[Exercise description]: Of the lines below, copy those that hold the word "fitness".

__________

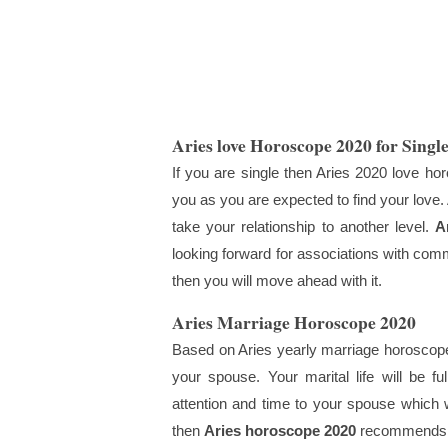
Aries love Horoscope 2020 for Singl
If you are single then Aries 2020 love hor
you as you are expected to find your love.
take your relationship to another level.
A
looking forward for associations with comm
then you will move ahead with it.
Aries Marriage Horoscope 2020
Based on Aries yearly marriage horoscope 
your spouse. Your marital life will be fu
attention and time to your spouse which wi
then
Aries horoscope 2020
recommends y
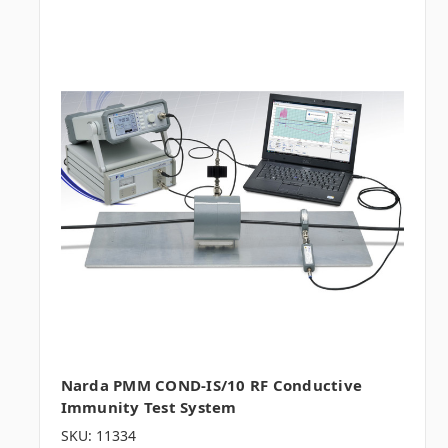
Narda PMM COND-IS/10 RF Conductive
Immunity Test System
SKU: 11334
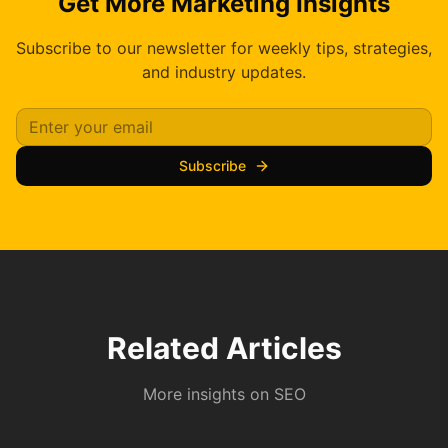
Get More Marketing Insights
Subscribe to our newsletter for weekly tips, strategies,
and industry updates.
Subscribe
Related Articles
More insights on
SEO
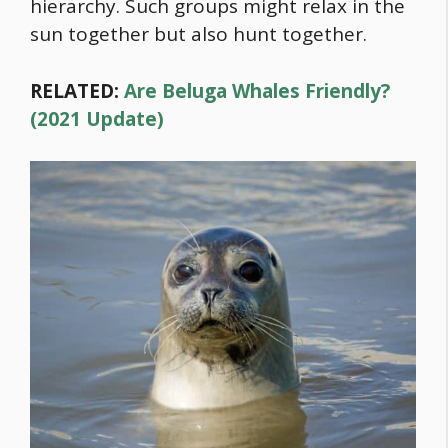
hierarchy. Such groups might relax in the
sun together but also hunt together.
RELATED:
Are Beluga Whales Friendly?
(2021 Update)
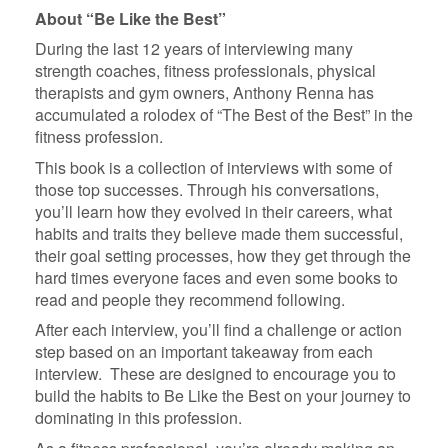
About “Be Like the Best”
During the last 12 years of interviewing many
strength coaches, fitness professionals, physical
therapists and gym owners, Anthony Renna has
accumulated a rolodex of “The Best of the Best” in the
fitness profession.
This book is a collection of interviews with some of
those top successes. Through his conversations,
you’ll learn how they evolved in their careers, what
habits and traits they believe made them successful,
their goal setting processes, how they get through the
hard times everyone faces and even some books to
read and people they recommend following.
After each interview, you’ll find a challenge or action
step based on an important takeaway from each
interview. These are designed to encourage you to
build the habits to Be Like the Best on your journey to
dominating in this profession.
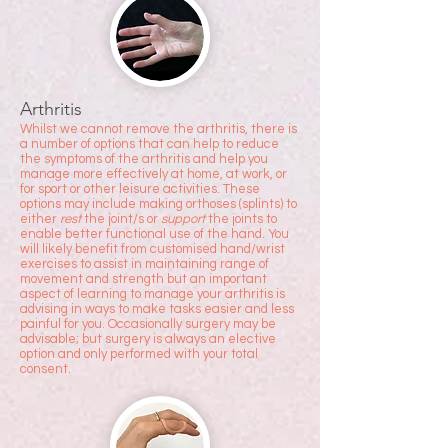
Arthritis
Whilst we cannot remove the arthritis, there is
a number of options that can help to reduce
the symptoms of the arthritis and help you
manage more effectively at home, at work, or
for sport or other leisure activities. These
options may include making orthoses (splints) to
either
rest
the joint/s or
support
the joints to
enable better functional use of the hand. You
will likely benefit from customised hand/wrist
exercises to assist in maintaining range of
movement and strength but an important
aspect of learning to manage your arthritis is
advising in ways to make tasks easier and less
painful for you. Occasionally surgery may be
advisable; but surgery is always an elective
option and only performed with your total
consent.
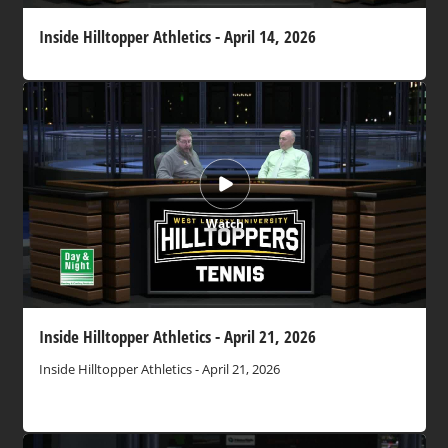
Inside Hilltopper Athletics - April 14, 2026
Watch
Inside Hilltopper Athletics - April 21, 2026
Inside Hilltopper Athletics - April 21, 2026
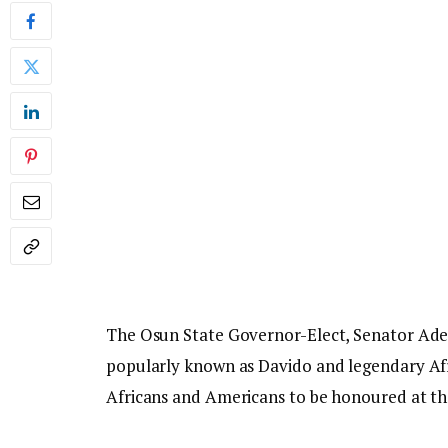
The Osun State Governor-Elect, Senator Ade
popularly known as Davido and legendary A
Africans and Americans to be honoured at the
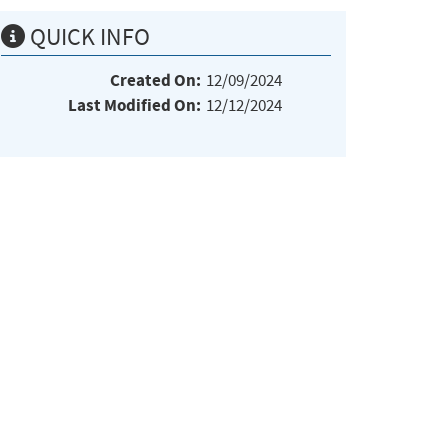
QUICK INFO
Created On:
12/09/2024
Last Modified On:
12/12/2024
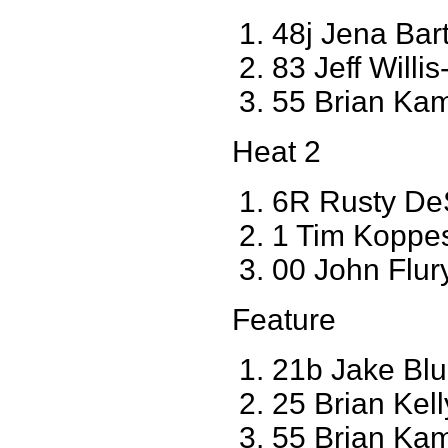
48j Jena Ba
83 Jeff Willis
55 Brian Ka
Heat 2
6R Rusty De
1 Tim Koppe
00 John Flur
Feature
21b Jake Bl
25 Brian Kel
55 Brian Ka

__________

[Completed task]:
strength coaches, fitness professionals, physical
fitness profession.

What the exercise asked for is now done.